Artists Madeline Moser and Julia Vreeman have work in the gallery through Friday.
Really fantastic, moving work. Come see it now!
Statement:
Et Tu
Julia Vreeman
Embroidery, clay, Wood, mixed-media
This work is focused on themes of betrayal of self, forgiveness, and letting go. The piece intends to explore grief as a process of struggle prior to acceptance. The phrase “Et Tu Brutus” was famously uttered as Ceasar died realizing his closest friend Brutus was among his assassins. The suffocating feeling of betrayal is personified through the small clay branches extending from the center of the work. These branches are modeled from the Strangler fig, a deadly variety of tree which kills all other vegetation it encounters.

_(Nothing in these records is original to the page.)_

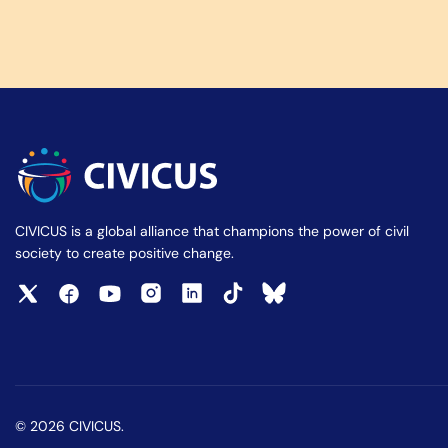
CIVICUS is a global alliance that champions the power of civil
society to create positive change.
© 2026 CIVICUS.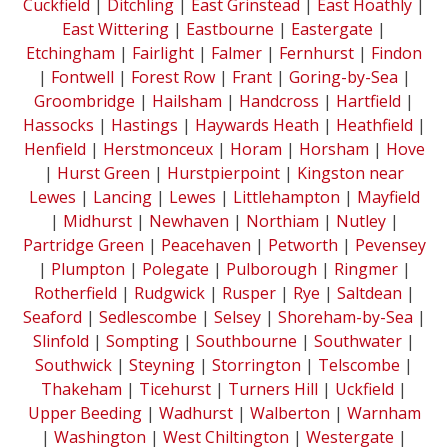
Cuckfield
|
Ditchling
|
East Grinstead
|
East Hoathly
|
East Wittering
|
Eastbourne
|
Eastergate
|
Etchingham
|
Fairlight
|
Falmer
|
Fernhurst
|
Findon
|
Fontwell
|
Forest Row
|
Frant
|
Goring-by-Sea
|
Groombridge
|
Hailsham
|
Handcross
|
Hartfield
|
Hassocks
|
Hastings
|
Haywards Heath
|
Heathfield
|
Henfield
|
Herstmonceux
|
Horam
|
Horsham
|
Hove
|
Hurst Green
|
Hurstpierpoint
|
Kingston near
Lewes
|
Lancing
|
Lewes
|
Littlehampton
|
Mayfield
|
Midhurst
|
Newhaven
|
Northiam
|
Nutley
|
Partridge Green
|
Peacehaven
|
Petworth
|
Pevensey
|
Plumpton
|
Polegate
|
Pulborough
|
Ringmer
|
Rotherfield
|
Rudgwick
|
Rusper
|
Rye
|
Saltdean
|
Seaford
|
Sedlescombe
|
Selsey
|
Shoreham-by-Sea
|
Slinfold
|
Sompting
|
Southbourne
|
Southwater
|
Southwick
|
Steyning
|
Storrington
|
Telscombe
|
Thakeham
|
Ticehurst
|
Turners Hill
|
Uckfield
|
Upper Beeding
|
Wadhurst
|
Walberton
|
Warnham
|
Washington
|
West Chiltington
|
Westergate
|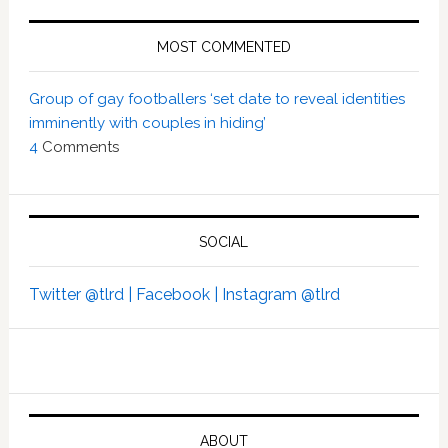
MOST COMMENTED
Group of gay footballers ‘set date to reveal identities
imminently with couples in hiding’
4
Comments
SOCIAL
Twitter @tlrd |
Facebook |
Instagram @tlrd
ABOUT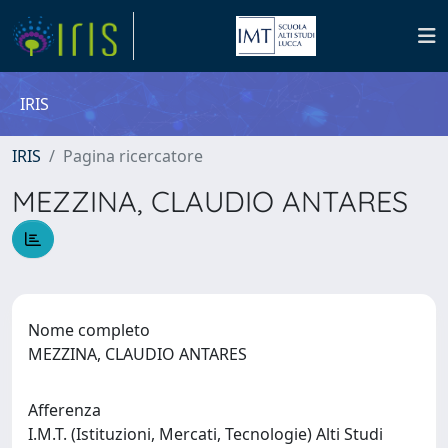
IRIS
IRIS
Pagina ricercatore
MEZZINA, CLAUDIO ANTARES
Nome completo
MEZZINA, CLAUDIO ANTARES
Afferenza
I.M.T. (Istituzioni, Mercati, Tecnologie) Alti Studi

The viewer is intended to search for one of the small nails affixed one of the hanging strings. Upon finding a nail, the viewer is encouraged to think of a person, intrusive thought, or self-limiting belief and cut the string above the nail. In doing so, the nail will fall to the floor. In this experience, the viewer recons with one’s own experiences with limitation. Thus, the process of letting go can begin. The piece is based on the therapeutic practice of a cord-cutting ceremony.
Statement:
6 Weeks, Madeline Moser. Assisted by Keaton Bruce. Video projection, twine, wood, linen, paint
6 Weeks is a documentation of the loss of bodily autonomy caused by the “Heartbeat Bill” that the Texas legislature passed in May of 2021 and will be enforced in September of 2021. The “Heartbeat Bill” restricts all abortions once a fetal heartbeat is detected, which can happen as early as six weeks past conception. This bill was co-signed by nearly every Republican senator and more than 60 members of the House of Representatives, most of whom are not able to bear a child. This bill essentially puts a ban on all of abortions as most menstral cycles run from anywhere to 4-6 weeks long. This bill completely restricts the rights of people who are able to get pregnant, taking away their choice and bodily autonomy and places the state on a pedestal of control. 6 weeks is a cataloguing of the grief over this loss of bodily autonomy as well as an illustration of the restrictions placed on the womb. In the video displayed, the artist is being wrapped in red twine, symbolizing the constriction she feels has historically been placed on the womb and the bodies of those whose bodies hold a womb. The color red has always held significance within the lives of those who have a uterus as it marks the coming of a menstrual cycle. This color can often be a sign of relief but has historically been used to establish a detrimental gender hierarchy. The physical restriction of the video by the twine further establishes this regulation of bodily autonomy. The viewer is restricted from making a choice about whether they want to closer view the art, the art being unreachable from a physical and partially a visual point of view. This interaction allows for the art to be “singularly experienced in the here-and-now through the bodily presence of each viewing subject, in a sensorial immediacy of spatial extension and temporal duration”1 , giving the viewer a direct look into the emotions of the artist as she processes the cyclical, and now legislative, restrictions placed on her body and those that are similar to hers.
1 Kwon, Miwon. “One Place after Another: Notes on Site Specificity.” October, vol. 80, 1997, p. 86., doi:10.2307/778809.